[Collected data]
========================================================================
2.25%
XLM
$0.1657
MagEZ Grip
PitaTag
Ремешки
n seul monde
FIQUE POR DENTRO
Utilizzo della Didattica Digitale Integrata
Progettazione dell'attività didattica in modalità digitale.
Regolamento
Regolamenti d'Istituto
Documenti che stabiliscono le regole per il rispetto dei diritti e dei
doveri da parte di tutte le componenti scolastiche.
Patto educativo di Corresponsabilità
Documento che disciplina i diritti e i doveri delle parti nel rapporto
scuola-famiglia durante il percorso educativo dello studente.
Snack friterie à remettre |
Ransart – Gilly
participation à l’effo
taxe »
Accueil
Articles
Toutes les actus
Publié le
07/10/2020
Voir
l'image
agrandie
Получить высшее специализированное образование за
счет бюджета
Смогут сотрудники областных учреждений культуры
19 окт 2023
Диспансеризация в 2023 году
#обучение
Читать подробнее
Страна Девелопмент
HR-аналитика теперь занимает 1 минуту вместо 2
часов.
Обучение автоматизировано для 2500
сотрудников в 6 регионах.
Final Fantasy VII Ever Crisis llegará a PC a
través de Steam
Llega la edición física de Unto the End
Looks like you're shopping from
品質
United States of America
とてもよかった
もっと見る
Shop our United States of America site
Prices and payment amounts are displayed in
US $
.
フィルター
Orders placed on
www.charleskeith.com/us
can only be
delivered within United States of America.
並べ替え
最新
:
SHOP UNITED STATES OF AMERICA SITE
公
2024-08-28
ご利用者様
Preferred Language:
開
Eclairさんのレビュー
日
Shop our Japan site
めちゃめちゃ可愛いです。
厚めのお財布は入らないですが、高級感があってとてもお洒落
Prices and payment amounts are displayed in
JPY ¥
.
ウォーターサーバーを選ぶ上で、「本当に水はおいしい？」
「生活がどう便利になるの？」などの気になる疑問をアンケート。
========================================================================
Required work: Please reproduce all of the records exactly as they stand.

Worked solution:
2.25%
XLM
$0.1657
MagEZ Grip
PitaTag
Ремешки
n seul monde
FIQUE POR DENTRO
Utilizzo della Didattica Digitale Integrata
Progettazione dell'attività didattica in modalità digitale.
Regolamento
Regolamenti d'Istituto
Documenti che stabiliscono le regole per il rispetto dei diritti e dei
doveri da parte di tutte le componenti scolastiche.
Patto educativo di Corresponsabilità
Documento che disciplina i diritti e i doveri delle parti nel rapporto
scuola-famiglia durante il percorso educativo dello studente.
Snack friterie à remettre |
Ransart – Gilly
participation à l’effo
taxe »
Accueil
Articles
Toutes les actus
Publié le
07/10/2020
Voir
l'image
agrandie
Получить высшее специализированное образование за
счет бюджета
Смогут сотрудники областных учреждений культуры
19 окт 2023
Диспансеризация в 2023 году
#обучение
Читать подробнее
Страна Девелопмент
HR-аналитика теперь занимает 1 минуту вместо 2
часов.
Обучение автоматизировано для 2500
сотрудников в 6 регионах.
Final Fantasy VII Ever Crisis llegará a PC a
través de Steam
Llega la edición física de Unto the End
Looks like you're shopping from
品質
United States of America
とてもよかった
もっと見る
Shop our United States of America site
Prices and payment amounts are displayed in
US $
.
フィルター
Orders placed on
www.charleskeith.com/us
can only be
delivered within United States of America.
並べ替え
最新
:
SHOP UNITED STATES OF AMERICA SITE
公
2024-08-28
ご利用者様
Preferred Language:
開
Eclairさんのレビュー
日
Shop our Japan site
めちゃめちゃ可愛いです。
厚めのお財布は入らないですが、高級感があってとてもお洒落
Prices and payment amounts are displayed in
JPY ¥
.
ウォーターサーバーを選ぶ上で、「本当に水はおいしい？」
「生活がどう便利になるの？」などの気になる疑問をアンケート。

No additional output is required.